[PERFORM] index structure for 114-dimension vector

2007-04-20 Thread Andrew Lazarus
I have a table with 2.5 million real[] arrays. (They are points in a
time series.) Given a new array X, I'd like to find, say, the 25
closest to X in some sense--for simplification, let's just say in the
usual vector norm. Speed is critical here, and everything I have tried
has been too slow.

I imported the cube contrib package, and I tried creating an index on
a cube of the last 6 elements, which are the most important. Then I
tested the 2.5MM rows for being contained within a tolerance of the
last 6 elements of X, +/- 0.1 in each coordinate, figuring that would
be an indexed search (which I CLUSTERED on). I then ran the sort on
this smaller set. The index was used, but it was still too slow. I
also tried creating new columns with rounded int2 values of the last 6
coordinates and made a multicolumn index.

For each X the search is taking about 4-15 seconds which is above my
target at least one order of magnitude. Absolute numbers are dependent
on my hardware and settings, and some of this can be addressed with
configuration tweaks, etc., but first I think I need to know the
optimum data structure/indexing strategy.

Is anyone on the list experienced with this sort of issue?

Thanks.
Andrew Lazarus  [EMAIL PROTECTED]


---(end of broadcast)---
TIP 3: Have you checked our extensive FAQ?

   http://www.postgresql.org/docs/faq


Re: [PERFORM] index structure for 114-dimension vector

2007-04-20 Thread Jeff Davis
On Fri, 2007-04-20 at 12:07 -0700, Andrew Lazarus wrote:
> I have a table with 2.5 million real[] arrays. (They are points in a
> time series.) Given a new array X, I'd like to find, say, the 25
> closest to X in some sense--for simplification, let's just say in the
> usual vector norm. Speed is critical here, and everything I have tried
> has been too slow.
> 
> I imported the cube contrib package, and I tried creating an index on
> a cube of the last 6 elements, which are the most important. Then I

Have you tried just making normal indexes on each of the last 6 elements
and see if postgresql will use a BitmapAnd to combine them?

========================================

Reproduce the forum thread on indexing vectors from "For each X the" to "data structure/indexing strategy.", substituting "server" for "hardware". Work only from the thread above.

→ **Stored dataset items**
========================================

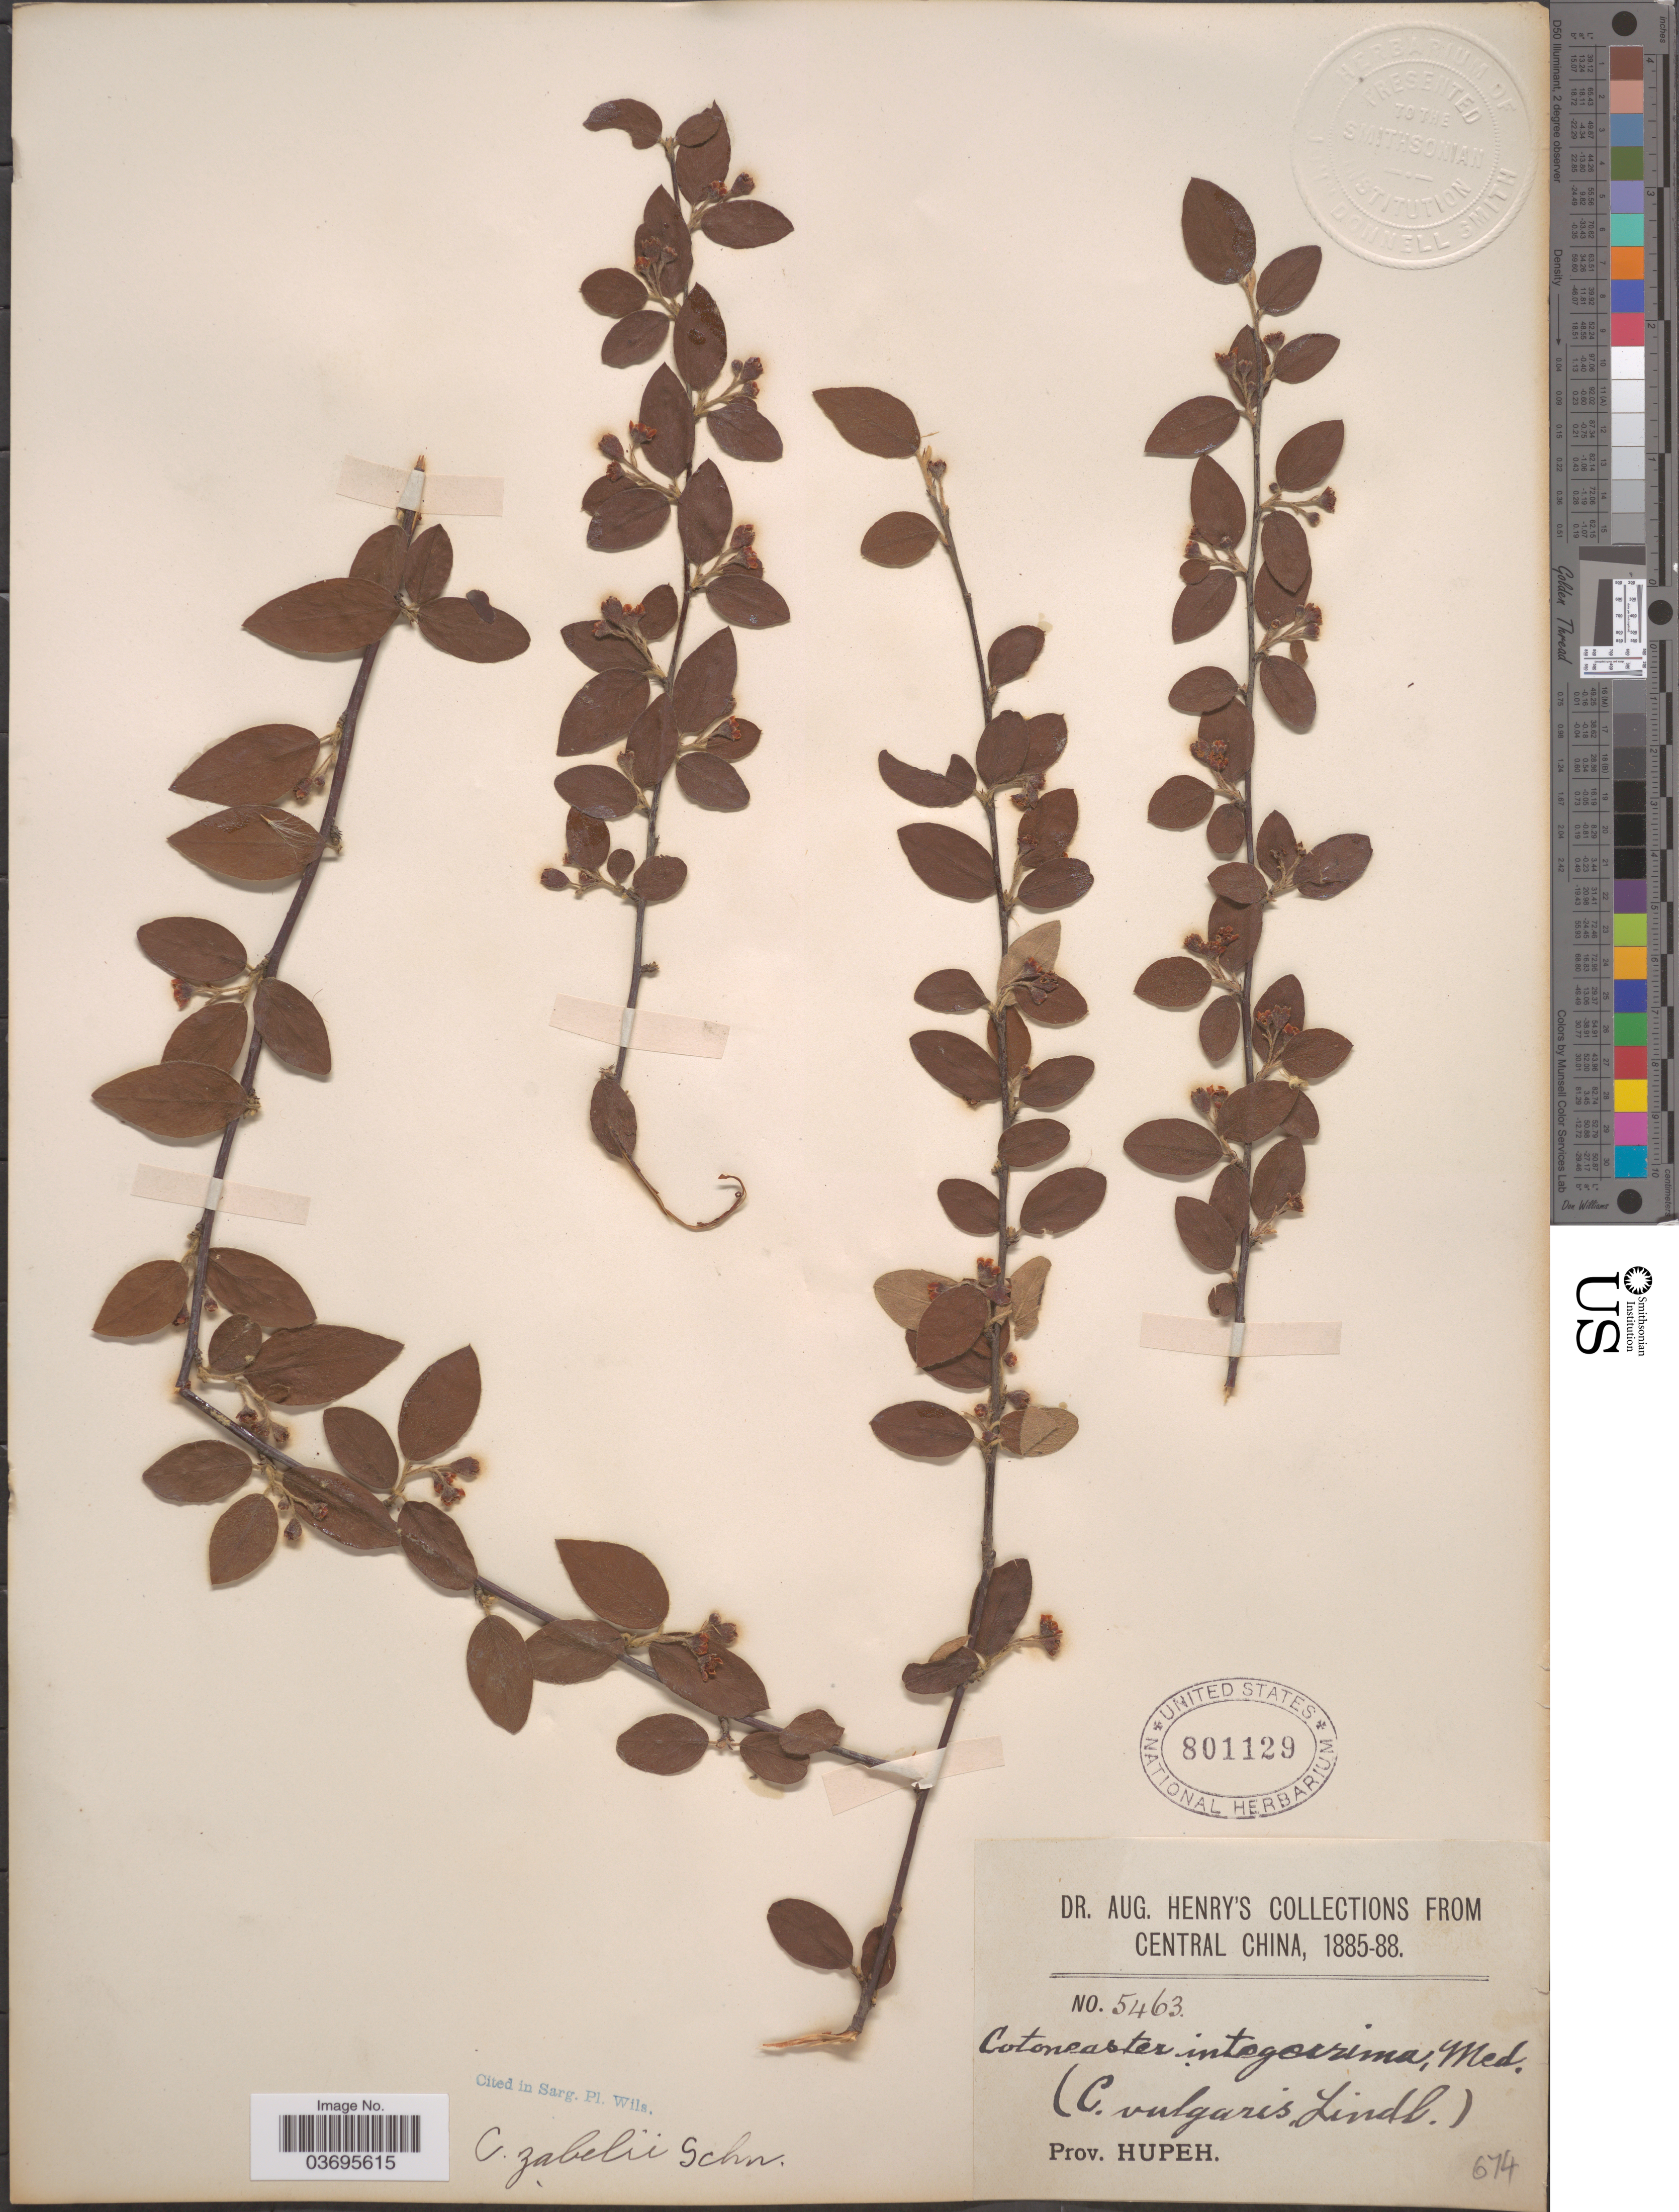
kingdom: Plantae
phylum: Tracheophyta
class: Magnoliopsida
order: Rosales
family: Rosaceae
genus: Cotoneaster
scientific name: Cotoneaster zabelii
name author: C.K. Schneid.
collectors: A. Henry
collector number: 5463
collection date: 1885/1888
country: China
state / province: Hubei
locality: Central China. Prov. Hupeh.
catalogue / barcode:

========================================

→ **FINAL RESULT**
For each X the search is taking about 4-15 seconds which is above my
target at least one order of magnitude. Absolute numbers are dependent
on my server and settings, and some of this can be addressed with
configuration tweaks, etc., but first I think I need to know the
optimum data structure/indexing strategy.